Data block.
↓↓↓

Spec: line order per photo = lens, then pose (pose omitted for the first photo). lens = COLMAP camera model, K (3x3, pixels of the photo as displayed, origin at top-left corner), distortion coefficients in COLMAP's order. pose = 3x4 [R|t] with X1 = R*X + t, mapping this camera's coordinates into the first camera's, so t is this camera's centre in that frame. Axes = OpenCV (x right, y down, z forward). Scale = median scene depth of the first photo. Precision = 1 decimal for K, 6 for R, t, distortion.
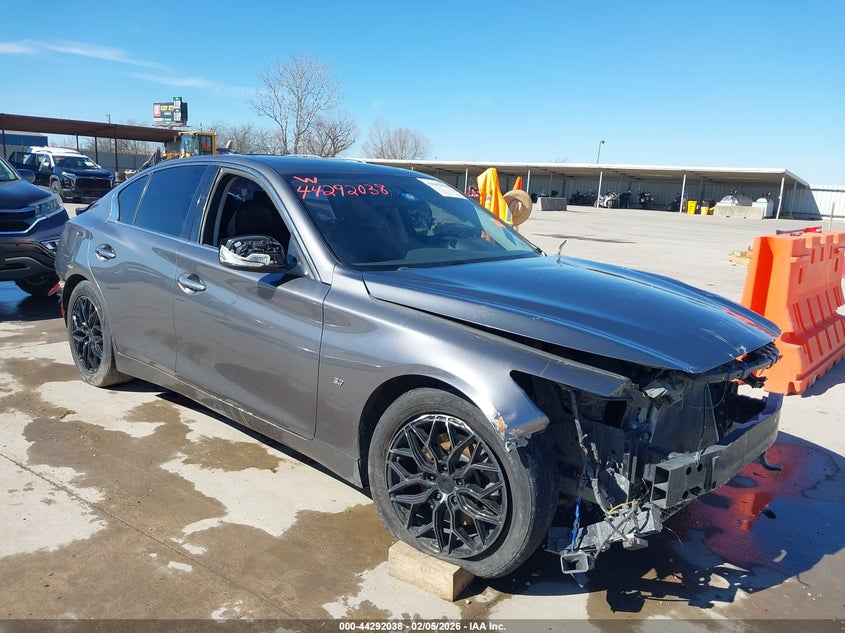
lens RADIAL K [[656.9, 0, 424.2], [0, 656.9, 315.9], [0, 0, 1]] dist [0.004529, -0.001796]
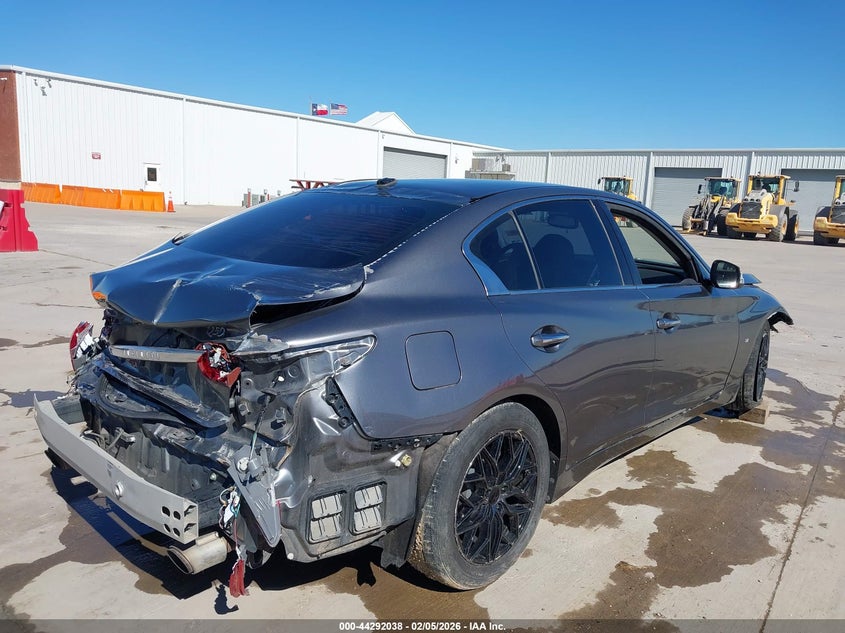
lens RADIAL K [[656.9, 0, 424.7], [0, 656.9, 316.8], [0, 0, 1]] dist [0.004529, -0.001796]
pose [[0.032084, -0.222340, 0.974441, -1.340886], [0.152814, 0.964572, 0.215056, -0.332795], [-0.987734, 0.142009, 0.064924, 1.297403]]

↑↑↑

Copy the listing above word for word, leaving out the pictures.

Spec: line order per photo = lens, then pose (pose omitted for the first photo). lens = COLMAP camera model, K (3x3, pixels of the photo as displayed, origin at top-left corner), distortion coefficients in COLMAP's order. pose = 3x4 [R|t] with X1 = R*X + t, mapping this camera's coordinates into the first camera's, so t is this camera's centre in that frame. Axes = OpenCV (x right, y down, z forward). Scale = median scene depth of the first photo. Precision = 1 decimal for K, 6 for R, t, distortion.
lens RADIAL K [[656.9, 0, 424.2], [0, 656.9, 315.9], [0, 0, 1]] dist [0.004529, -0.001796]
lens RADIAL K [[656.9, 0, 424.7], [0, 656.9, 316.8], [0, 0, 1]] dist [0.004529, -0.001796]
pose [[0.032084, -0.222340, 0.974441, -1.340886], [0.152814, 0.964572, 0.215056, -0.332795], [-0.987734, 0.142009, 0.064924, 1.297403]]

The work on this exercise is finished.